Thanks for your suggestions. I had already tested for which threads were reaching the Finalize() call and all of them are. Also, the Finalize() call is not inside a conditional. This seems to suggest there may be a prior communication left unfinished, but based on the documentation I have read I would think the Finalize() routine would error/exception out in that situation. It seems significant that the software was performing as expected under the previous OS and OpenMPI versions (although, the older OpenMPI version is only slightly older than what is being used now), but I don't know yet what the differences are.
Is there any other information I could provide that might be useful?

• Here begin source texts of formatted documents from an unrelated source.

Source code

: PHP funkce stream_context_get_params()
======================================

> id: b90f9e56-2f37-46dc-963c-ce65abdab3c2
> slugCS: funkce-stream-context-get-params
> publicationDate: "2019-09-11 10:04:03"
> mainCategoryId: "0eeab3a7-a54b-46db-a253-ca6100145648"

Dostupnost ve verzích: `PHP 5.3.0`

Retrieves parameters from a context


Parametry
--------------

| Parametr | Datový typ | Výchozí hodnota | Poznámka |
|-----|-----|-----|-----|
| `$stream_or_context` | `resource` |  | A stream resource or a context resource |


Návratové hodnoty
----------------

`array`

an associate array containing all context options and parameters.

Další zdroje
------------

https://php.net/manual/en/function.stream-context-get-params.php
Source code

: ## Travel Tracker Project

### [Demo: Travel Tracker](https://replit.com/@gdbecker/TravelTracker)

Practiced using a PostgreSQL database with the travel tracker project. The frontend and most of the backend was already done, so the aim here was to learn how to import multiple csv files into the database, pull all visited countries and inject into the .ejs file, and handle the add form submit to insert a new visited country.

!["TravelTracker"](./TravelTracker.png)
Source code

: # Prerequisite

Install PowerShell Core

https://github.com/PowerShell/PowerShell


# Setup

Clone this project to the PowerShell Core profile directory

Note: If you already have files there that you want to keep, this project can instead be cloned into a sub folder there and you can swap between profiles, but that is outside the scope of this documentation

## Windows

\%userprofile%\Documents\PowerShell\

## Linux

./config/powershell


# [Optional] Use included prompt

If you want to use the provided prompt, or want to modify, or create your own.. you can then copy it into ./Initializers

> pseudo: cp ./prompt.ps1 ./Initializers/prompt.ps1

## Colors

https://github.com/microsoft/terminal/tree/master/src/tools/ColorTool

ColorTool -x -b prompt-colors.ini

From: Hazelrig, Chris CTR (US)
Sent: Tue 8/13/2013 1:51 PM
Subject: Finalize() does not return
I am using OpenMPI 1.4.3-1.1.el6 on RedHawk Linux 6.0.1 (Glacier) / RedHat Enterprise Linux Workstation Release 6.1 (Santiago). I am currently working through some issues that I encountered after upgrading from RedHawk 5.2 / RHEL 5.2 and OpenMPI 1.4.3-1 (openmpi-gcc_1.4.3-1). It seems that since the upgrades my software does not return from the call to the Finalize() routine. All threads enter the Finalize() routine and never return. I wrote a simple test program to try to simplify troubleshooting and Finalize() works as expected, i.e., all threads return from the Finalize() call. This suggests the problem is in my code. I have searched the man pages and user forums to no avail. Has anyone else encountered this problem? What could cause such behavior? I wondered if maybe there is still some prior communication that was left unfinished, but I believe I have verified that is not the case, plus my understanding of how Finalize() works is that it would error/exception out in such a situation rather than just sit there, but I could be wrong.
Not sure what additional information may be needed by the community to aid in troubleshooting, but will be happy to provide whatever else is needed.